La pêche au Québec : le rêve du pêcheur français !


La pêche au Québec

Quel pêcheur passionné n’a jamais rêvé d’aller explorer les vastes étendues aquatiques de cette contrée lointaine ? Parce que le Québec est l’une des plus grandes provinces du 2e plus vaste pays au monde, il regorge d’espaces poissonneux vierges et sauvages insoupçonnés ! A lui seul, le fleuve Saint-Laurent représente 13 fois le débit moyen de la Loire.

La pêche au Québec bénéficie de plus de 450 000 lacs, dont le fameux lac Mistassini où la truite grise, le brochet et le doré sont abondants. Voici ce qu’il faut savoir sur la pêche pour votre voyage au Québec !

Pêche au Québec : le point sur la réglementation

Le potentiel halieutique du Québec est tout simplement exceptionnel, tant sur le plan des ressources poissonneuses que sur le plan des paysages à explorer. Pour le pêcheur francophone, il s’agit d’évoluer dans un nouvel environnement mais avec la bienveillance de ses cousins québécois avec qui il pourra communiquer aisément. La pêche au Québec doit figurer sur toutes les « Bucket Fishing Lists » des pêcheurs français, quel que soit leur niveau.
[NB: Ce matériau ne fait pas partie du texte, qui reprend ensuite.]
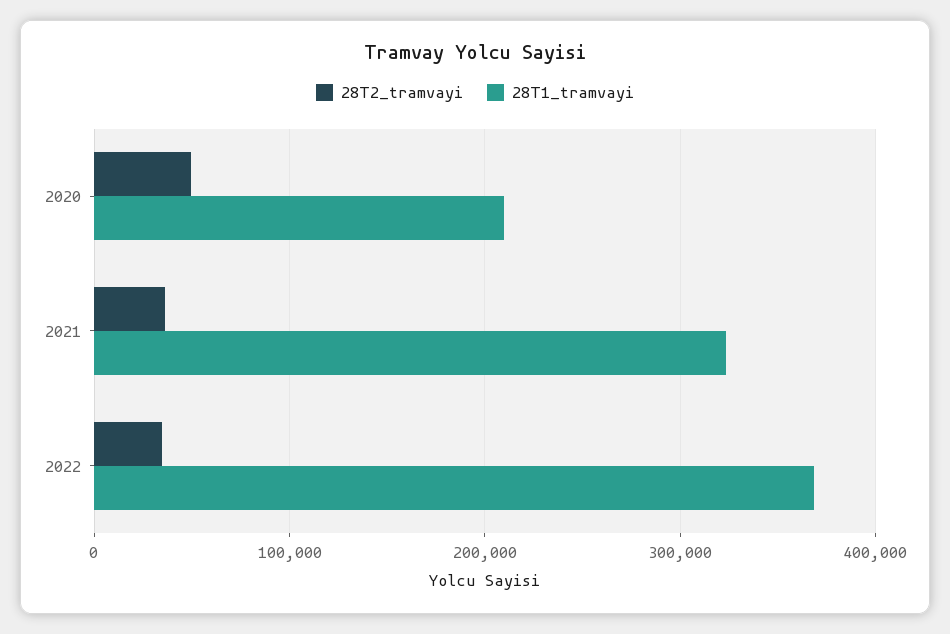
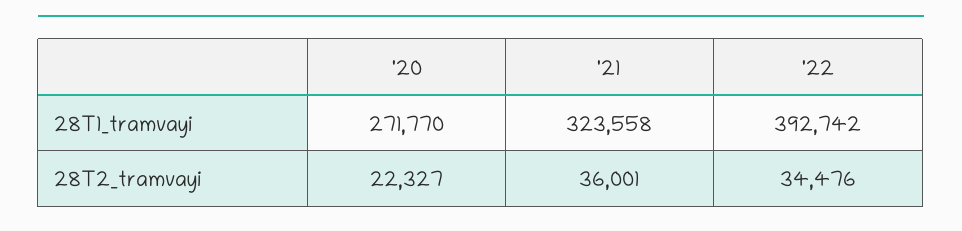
  {
    "28T2_tramvayi": {
-     "2020": 50000,
+     "2020": 22327,
      "2021": 36001,
      "2022": 34476
    },
    "28T1_tramvayi": {
-     "2020": 210000,
+     "2020": 271770,
      "2021": 323558,
-     "2022": 370000
+     "2022": 392742
    }
  }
La pêche au Québec, qui compte la pêche au blanc, la pêche sur la glace et la pêche sous la glace, est régie par le ministère des Forêts, de la Faune et des Parcs du Québec. Les règles actuelles de la pêche au Québec sont en vigueur pour la période allant du 1er avril 2018 au 31 mars 2020.

Vous comptez pêcher à l’occasion de votre voyage au Québec ? Voici une synthèse de la réglementation :

• Le permis annuel de pêche sportive (hors pêche au saumon atlantique) coûte environ 53 € pour un non-résident. Il est valable pour toute une saison. Si vous ne souhaitez qu’un permis journaliser (à renouveler), cela vous coûtera environ 18 € ;
• Si vous souhaitez pêcher le saumon atlantique, vous devez demander un permis de pêche spécial qui coûte 104 € pour toute une saison, et environ 13 € pour une journée ;
• Les autorités locales considèrent que toute activité de pêche dans une « rivière à saumon » nécessite un permis de pêche spécial, même lorsque vous souhaitez pêcher un autre type de poisson ;
• Le Québec est découpé en 29 zones qui peuvent parfois être régies par des règles légèrement différentes concernant les limites des prises, la longueur autorisée, etc.
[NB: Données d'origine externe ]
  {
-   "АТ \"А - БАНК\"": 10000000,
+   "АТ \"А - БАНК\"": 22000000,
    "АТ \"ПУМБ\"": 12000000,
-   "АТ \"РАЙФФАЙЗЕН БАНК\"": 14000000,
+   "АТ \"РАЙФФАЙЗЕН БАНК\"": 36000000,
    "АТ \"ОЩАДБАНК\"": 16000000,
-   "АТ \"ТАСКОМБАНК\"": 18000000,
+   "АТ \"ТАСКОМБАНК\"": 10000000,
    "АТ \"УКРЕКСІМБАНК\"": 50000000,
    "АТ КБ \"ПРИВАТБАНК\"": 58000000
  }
Quel que soit votre objectif, on vous conseille vivement de consulter les règles en vigueur et les mises à jour quasi-mensuelles qui figurent sur la page dédiée à la pêche au Québec du gouvernement fédéral.

La pêche au Québec : du classique brochet au lépisosté préhistorique !
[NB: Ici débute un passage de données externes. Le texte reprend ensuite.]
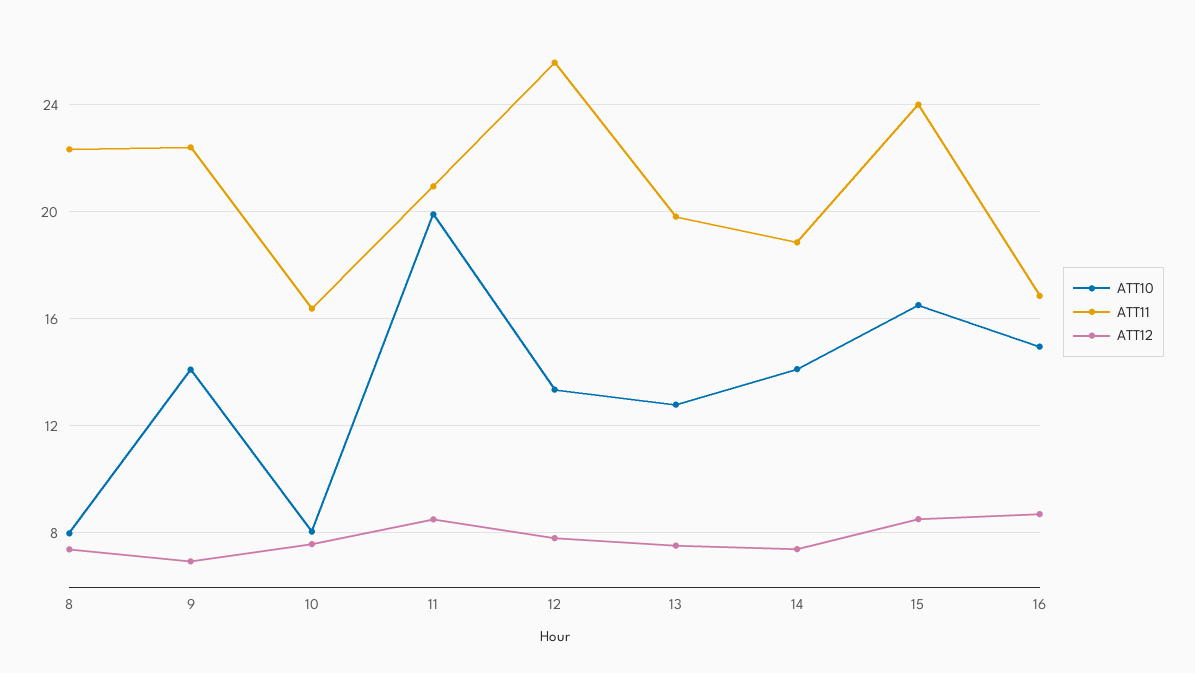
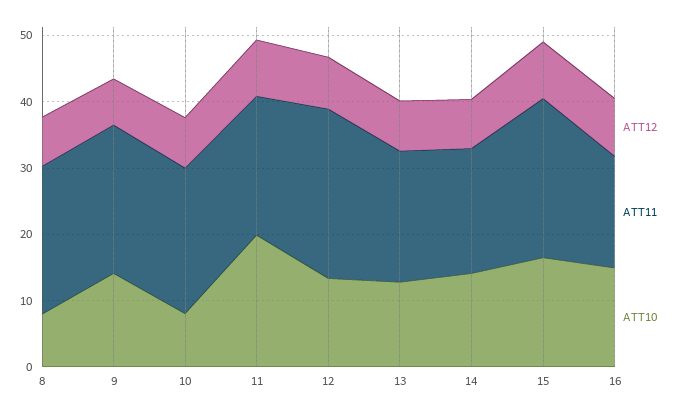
  {
    "ATT10": {
      "8": 8,
      "9": 14,
      "10": 8,
      "11": 20,
      "12": 13.5,
      "13": 13,
      "14": 14,
      "15": 16.5,
      "16": 15
    },
    "ATT11": {
      "8": 22.5,
      "9": 22.5,
-     "10": 16.5,
+     "10": 22,
      "11": 21,
      "12": 25.5,
      "13": 20,
      "14": 19,
      "15": 24,
      "16": 17
    },
    "ATT12": {
      "8": 7.5,
      "9": 7,
      "10": 7.5,
      "11": 8.5,
      "12": 8,
      "13": 7.5,
      "14": 7.5,
      "15": 8.5,
      "16": 8.5
    }
  }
Le Québec compte une belle population de carpes communes sauvages, avec un poids moyen de 7 à 12 kg, notamment dans le fleuve Saint-Laurent. Les différents points d’eau du Québec regorgent également d’esturgeons jaunes qui peuvent mesurer jusqu’à 2 mètres de long ! L’esturgeon noir est par contre plus rare, mais ne vous étonner pas de l’avoir au bout de votre ligne, avec parfois une longueur qui avoisine les 4 mètres ! Si vous êtes plutôt un pêcheur de carnassier, le Québec sera votre eldorado ! Vous pouvez pêcher le brochet, le doré (Walleye pour les anglophones), l’achigan à grande bouche (qu’on appelle ici le back-bass), le maskinongé dont la longueur peut avoisiner le mètre et demi, etc. Il y également quelques espèces un peu plus exotiques qui font de la pêche au Québec une activité parfois imprévisible ! Vous pouvez en effet croiser des poissons dits « préhistoriques » qui ont très peu évolué depuis la nuit des temps. Il s’agit notamment du poisson castor et du fameux lépisosté osseux. Ces deux espèces curieuses sont capables de respirer en dehors de l’eau pendant plusieurs heures. La pêche aux salmonidés, en eau saumâtre, est également très courante dans la province.